### [TASK REQUIREMENTS]
In the data, extract each line that holds the string "graph".

BEGIN

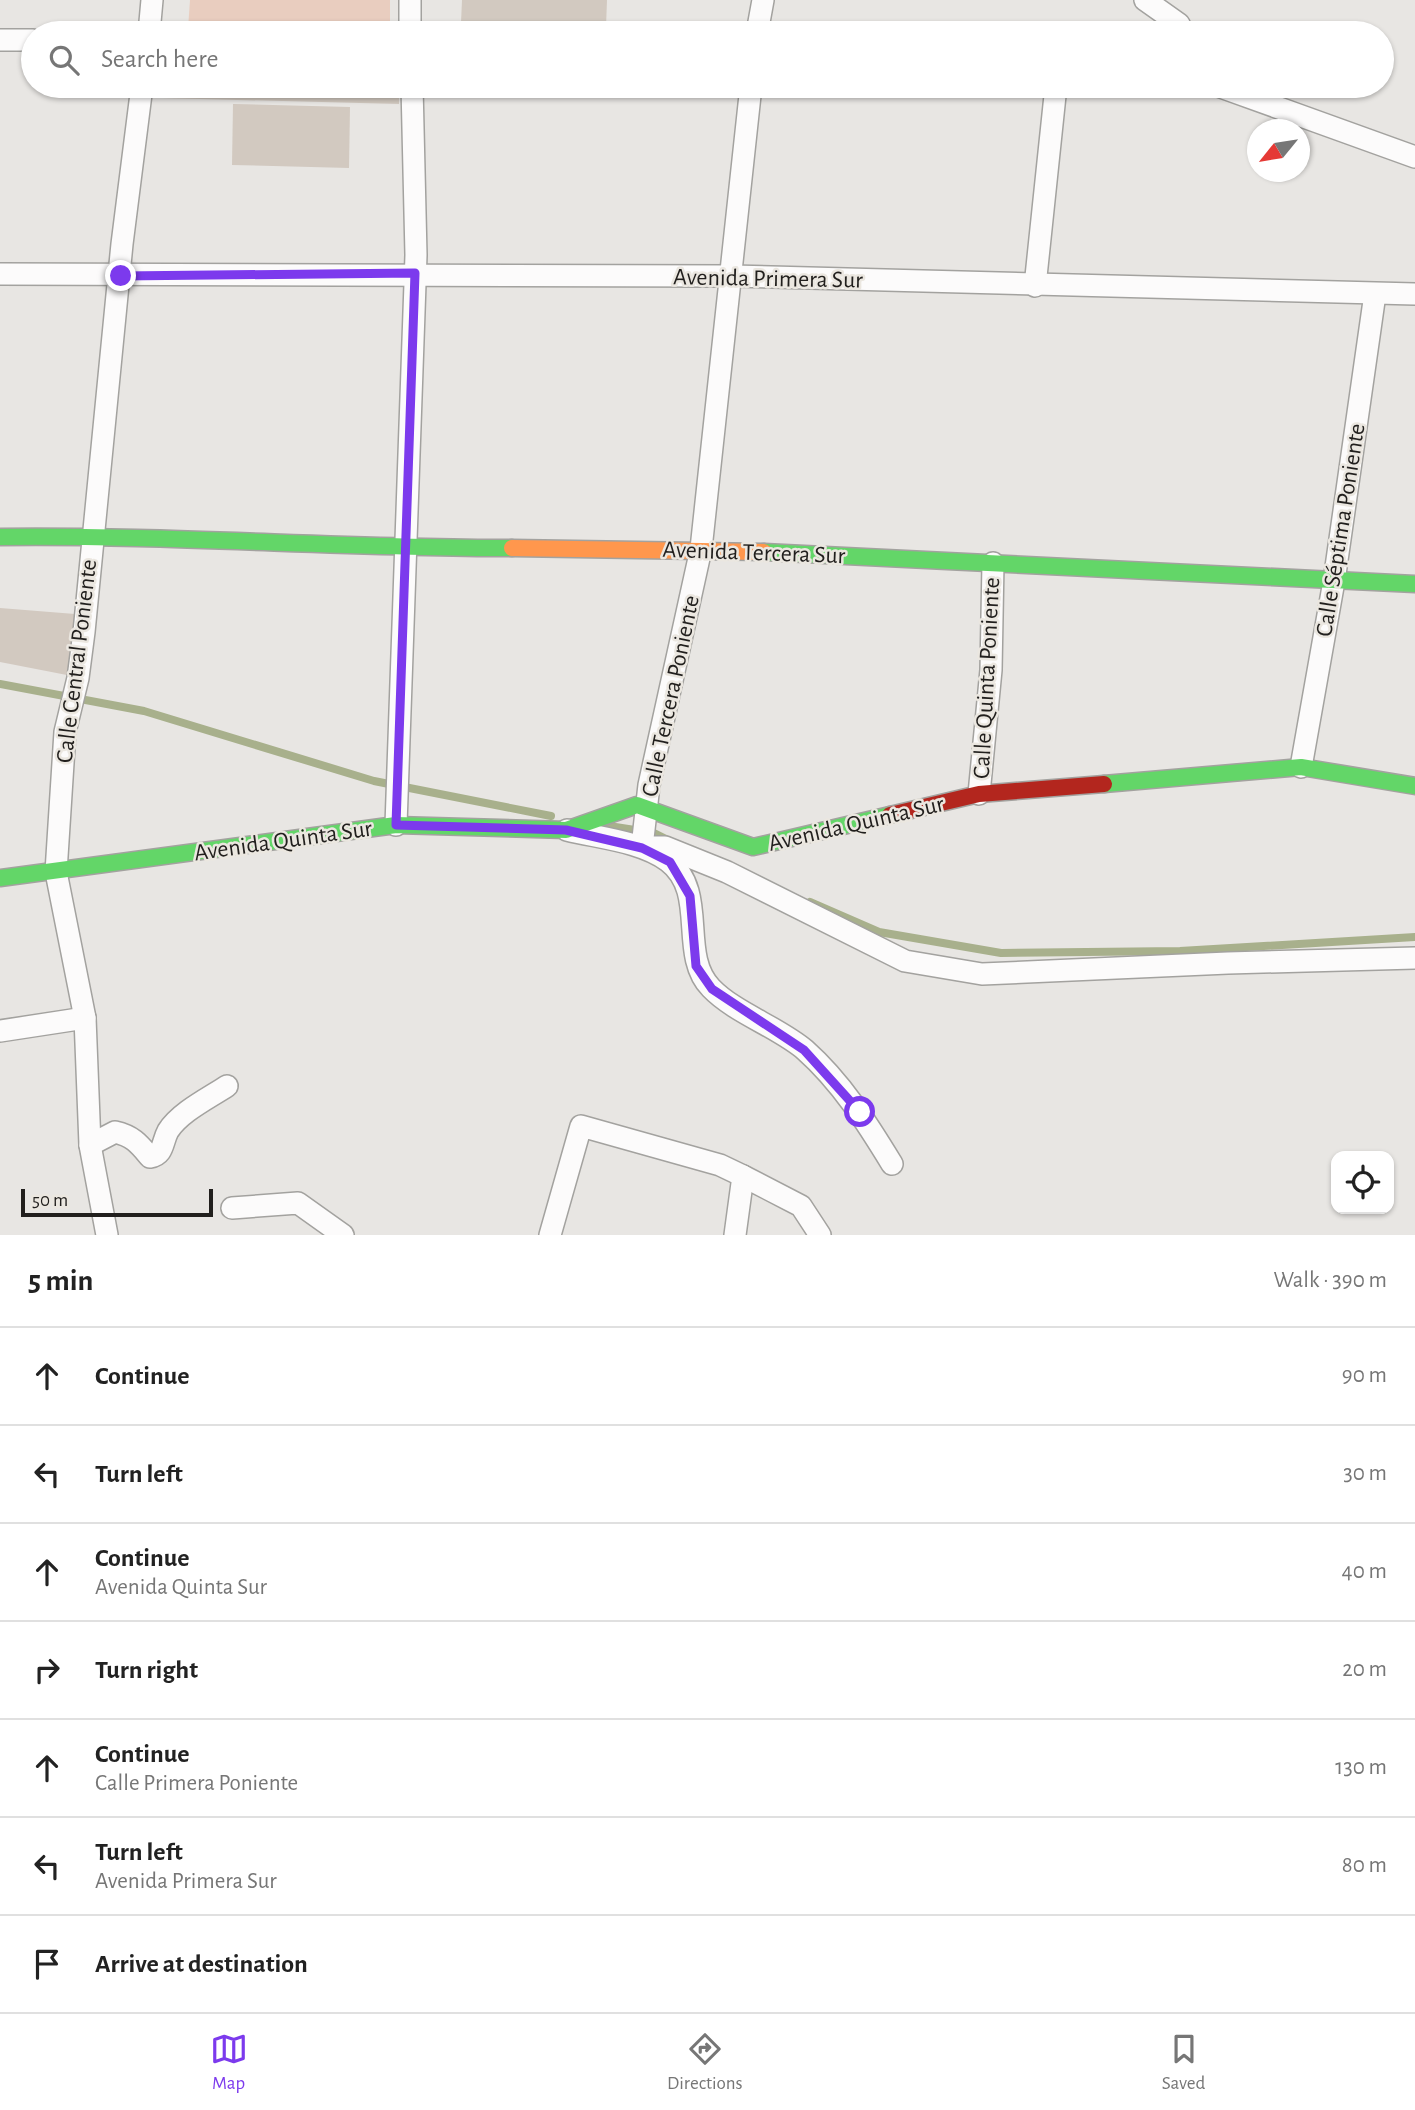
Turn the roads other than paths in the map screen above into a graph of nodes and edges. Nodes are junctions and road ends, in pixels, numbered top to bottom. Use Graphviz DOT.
graph roads {
  1 [pos="152,0"];
  2 [pos="410,0"];
  3 [pos="763,0"];
  4 [pos="1145,0"];
  5 [pos="150,21"];
  6 [pos="410,21"];
  7 [pos="759,21"];
  8 [pos="1171,21"];
  9 [pos="0,40"];
  10 [pos="21,40"];
  11 [pos="141,98"];
  12 [pos="412,98"];
  13 [pos="750,98"];
  14 [pos="1055,98"];
  15 [pos="1251,98"];
  16 [pos="1415,157"];
  17 [pos="415,273"];
  18 [pos="0,274"];
  19 [pos="121,276"];
  20 [pos="731,276"];
  21 [pos="1035,286"];
  22 [pos="1375,294"];
  23 [pos="1415,294"];
  24 [pos="0,537"];
  25 [pos="92,537"];
  26 [pos="405,548"];
  27 [pos="701,548"];
  28 [pos="993,563"];
  29 [pos="1334,581"];
  30 [pos="1415,584"];
  31 [pos="1301,767"];
  32 [pos="1415,786"];
  33 [pos="979,794"];
  34 [pos="646,811"];
  35 [pos="396,821"];
  36 [pos="569,829"];
  37 [pos="641,844"];
  38 [pos="56,872"];
  39 [pos="0,878"];
  40 [pos="1415,958"];
  41 [pos="85,1018"];
  42 [pos="0,1031"];
  43 [pos="227,1086"];
  44 [pos="90,1145"];
  45 [pos="892,1164"];
  46 [pos="743,1176"];
  47 [pos="232,1208"];
  48 [pos="107,1235"];
  49 [pos="343,1235"];
  50 [pos="550,1235"];
  51 [pos="735,1235"];
  52 [pos="820,1235"];
  1 -- 5 [label="street"];
  2 -- 6 [label="street"];
  3 -- 7 [label="street"];
  4 -- 8 [label="street"];
  9 -- 10 [label="street"];
  11 -- 19 [label="street, Calle Central Poniente"];
  12 -- 17 [label="street"];
  13 -- 20 [label="street, Calle Tercera Poniente"];
  14 -- 21 [label="street"];
  15 -- 16 [label="street"];
  17 -- 19 [label="street, Avenida Primera Sur"];
  17 -- 20 [label="street, Avenida Primera Sur"];
  17 -- 26 [label="street"];
  18 -- 19 [label="street, Avenida Primera Sur"];
  19 -- 25 [label="street, Calle Central Poniente"];
  20 -- 21 [label="street, Avenida Primera Sur"];
  20 -- 27 [label="street, Calle Tercera Poniente"];
  21 -- 22 [label="street, Avenida Primera Sur"];
  22 -- 23 [label="street, Avenida Primera Sur"];
  22 -- 29 [label="street, Calle Séptima Poniente"];
  24 -- 25 [label="street, Avenida Tercera Sur"];
  25 -- 26 [label="street, Avenida Tercera Sur"];
  25 -- 38 [label="street, Calle Central Poniente"];
  26 -- 27 [label="street, Avenida Tercera Sur"];
  26 -- 35 [label="street"];
  27 -- 28 [label="street, Avenida Tercera Sur"];
  27 -- 34 [label="street, Calle Tercera Poniente"];
  28 -- 29 [label="street, Avenida Tercera Sur"];
  28 -- 33 [label="street, Calle Quinta Poniente"];
  29 -- 30 [label="street, Avenida Tercera Sur"];
  29 -- 31 [label="street, Calle Séptima Poniente"];
  31 -- 32 [label="street, Avenida Quinta Sur"];
  31 -- 33 [label="street, Avenida Quinta Sur"];
  33 -- 34 [label="street, Avenida Quinta Sur"];
  34 -- 36 [label="street, Avenida Quinta Sur"];
  34 -- 37 [label="street, Calle Tercera Poniente"];
  35 -- 36 [label="street, Avenida Quinta Sur"];
  35 -- 38 [label="street, Avenida Quinta Sur"];
  36 -- 37 [label="street"];
  37 -- 40 [label="street"];
  37 -- 45 [label="street"];
  38 -- 39 [label="street, Avenida Quinta Sur"];
  38 -- 41 [label="street, Calle Central Poniente"];
  41 -- 42 [label="street"];
  41 -- 44 [label="street, Calle Central Poniente"];
  43 -- 44 [label="street"];
  44 -- 48 [label="street, Calle Central Poniente"];
  46 -- 50 [label="street"];
  46 -- 51 [label="street"];
  46 -- 52 [label="street"];
  47 -- 49 [label="street"];
}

END

### [SOLUTION TO THE PROBLEM]
Turn the roads other than paths in the map screen above into a graph of nodes and edges. Nodes are junctions and road ends, in pixels, numbered top to bottom. Use Graphviz DOT.
graph roads {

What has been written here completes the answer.